A conversation with
Robert Stolorow
18.09.22, 20:30-22:15 (Israel Time; UTC+3,
1:30-3:15 PM New York time)
For more than four decades, Robert Stolorow (with his collaborator George Atwood ) has been engaged in the idea that psychoanalysis is a form of phenomenological inquiry. This inquiry is has profound implications in the realm of trauma. Influenced by the personal loss of his late wife Dede in 1991, Stolorow, influenced by Martin Heidegger's philosophy, came to see that human existence, stripped of its sheltering illusions, is inherently traumatizing. He uses the Heideggerian perspective to convey the idea we are always already traumatized. Because of our finitude and the finitude of those we love, trauma is built into the structure of our existence. Even if we haven't been previously traumatized, any trauma brings us face to face with the traumatizing dimension of finite human existence itself. The goal of therapy is to integrate the trauma psychologically so that it doesn't have to be evaded by dissociative and other pathological defenses. Trauma becomes part of who one is and what one's world is, rather than having to be kept defensively sequestered. The goal is not recovery; the goal is integration.

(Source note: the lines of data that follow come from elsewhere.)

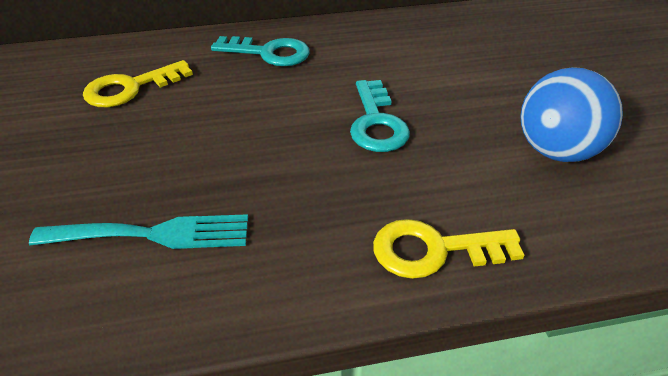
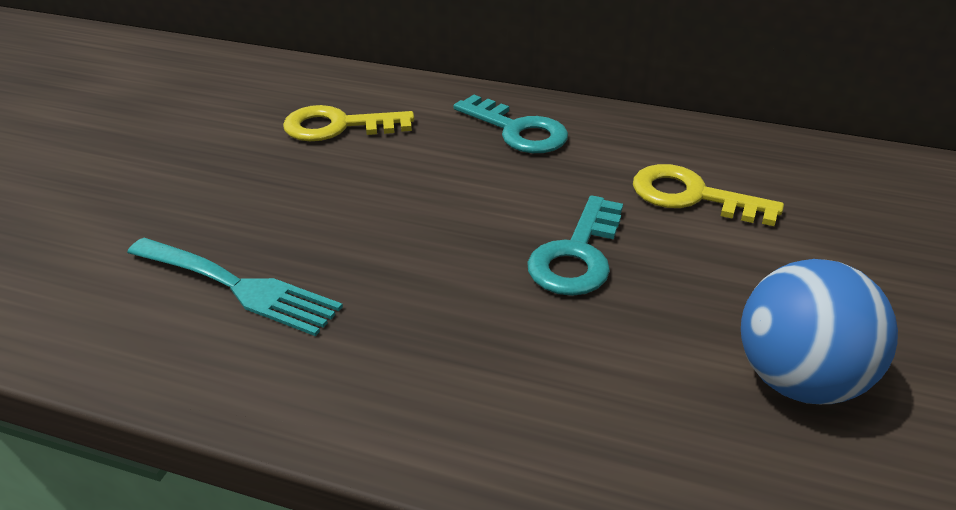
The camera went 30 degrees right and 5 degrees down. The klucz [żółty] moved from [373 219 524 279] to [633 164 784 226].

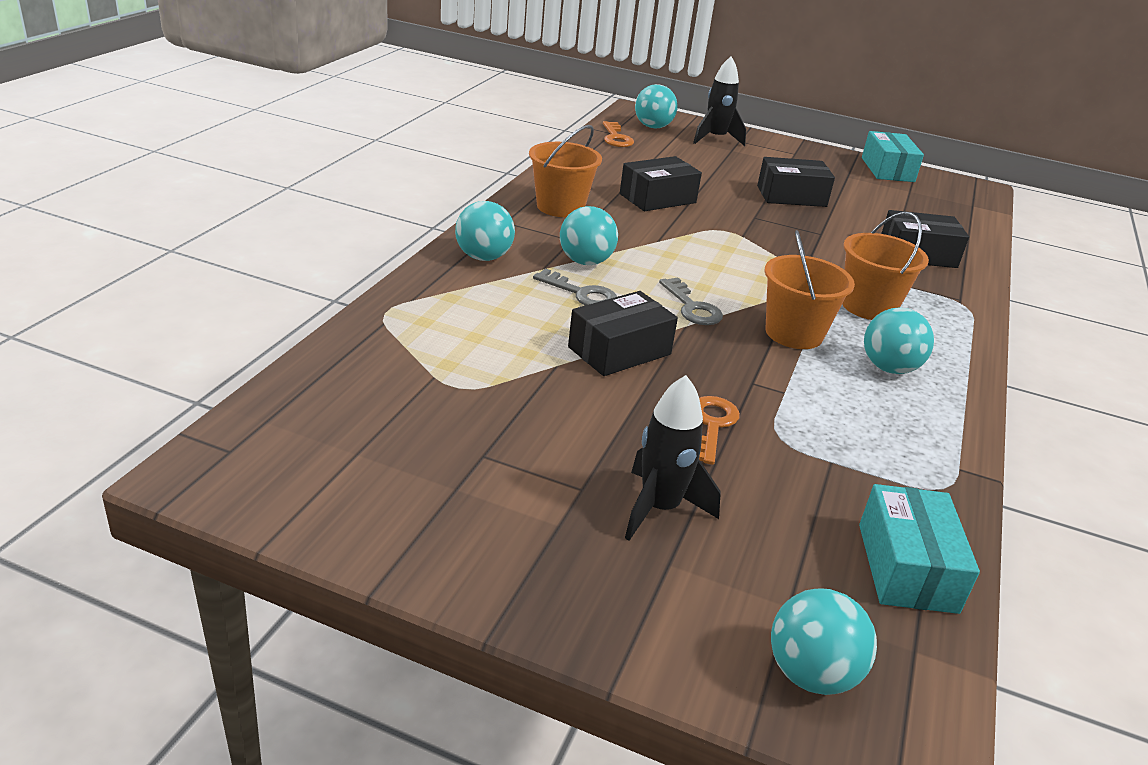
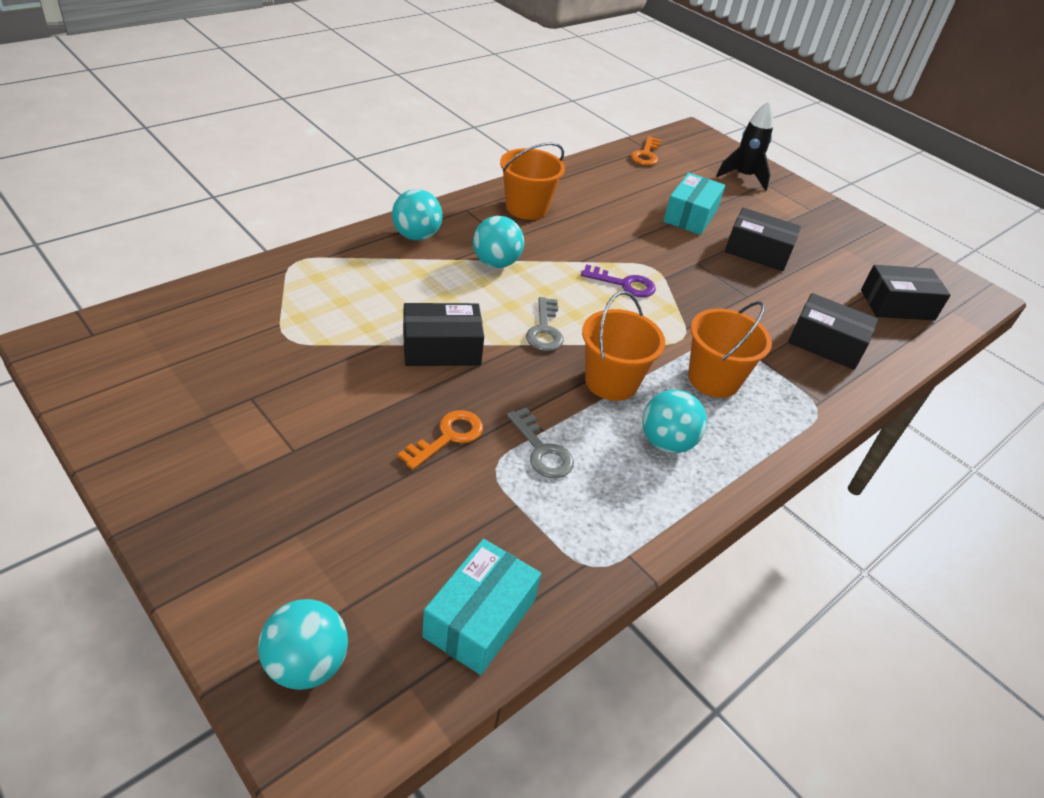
The camera went 25 degrees right and 10 degrees up. The klucz [szary] moved from [533 268 617 305] to [507 408 574 478]. The klucz [fioletowy] at [581 264 656 297] appeared. The pudełko [turkusowy] moved from [862 131 924 182] to [663 172 725 235]. The pudełko [czarny] moved from [620 156 702 211] to [861 265 951 320]. The rakieta [czarny] at [625 375 720 541] disappeared. The piłka [turkusowy] at [635 84 678 128] disappeared.

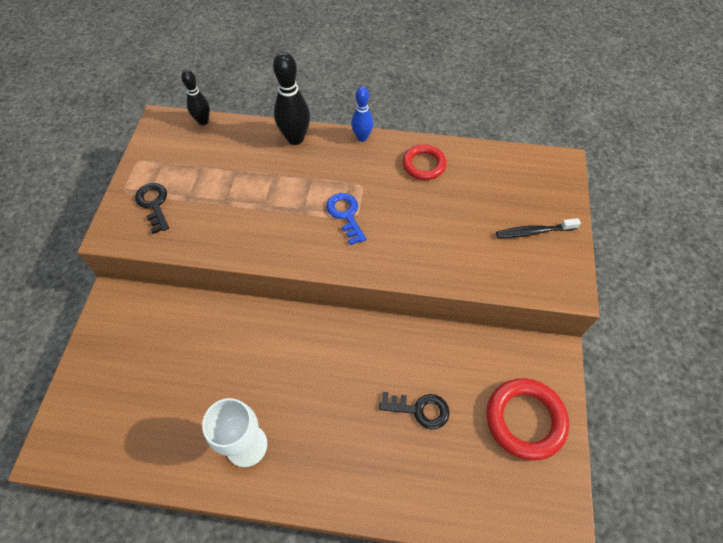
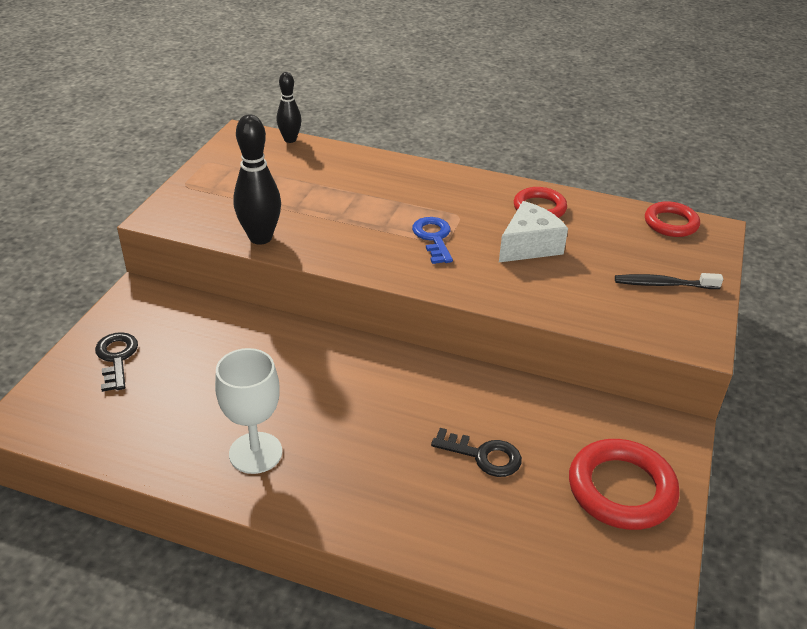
The camera went 10 degrees right and 20 degrees down. The klucz [czarny] moved from [135 183 169 234] to [95 332 138 392]. The kręgiel [czarny] moved from [273 52 310 145] to [233 115 281 245]. The ser [biały] at [499 201 568 262] appeared. The pierścień [czerwony] at [645 201 700 237] appeared. The kręgiel [niebieski] at [351 87 373 142] disappeared.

In this conversation, Aner Govrin and Sharon Ziv-Beiman will discuss with Robert Stolorow the implications of phenomenology to psychotherapy. Among the subjects: How should the therapist cope with alienation and loss of meaning of traumatized patients? what does it mean to enter fully into the patient's world and feel her suffering, and how does it differ from Kohut's empathy? Do psychotherapists need to be open to their traumatic loss for the transformative experience to happen? How can we help the patient integrate her trauma?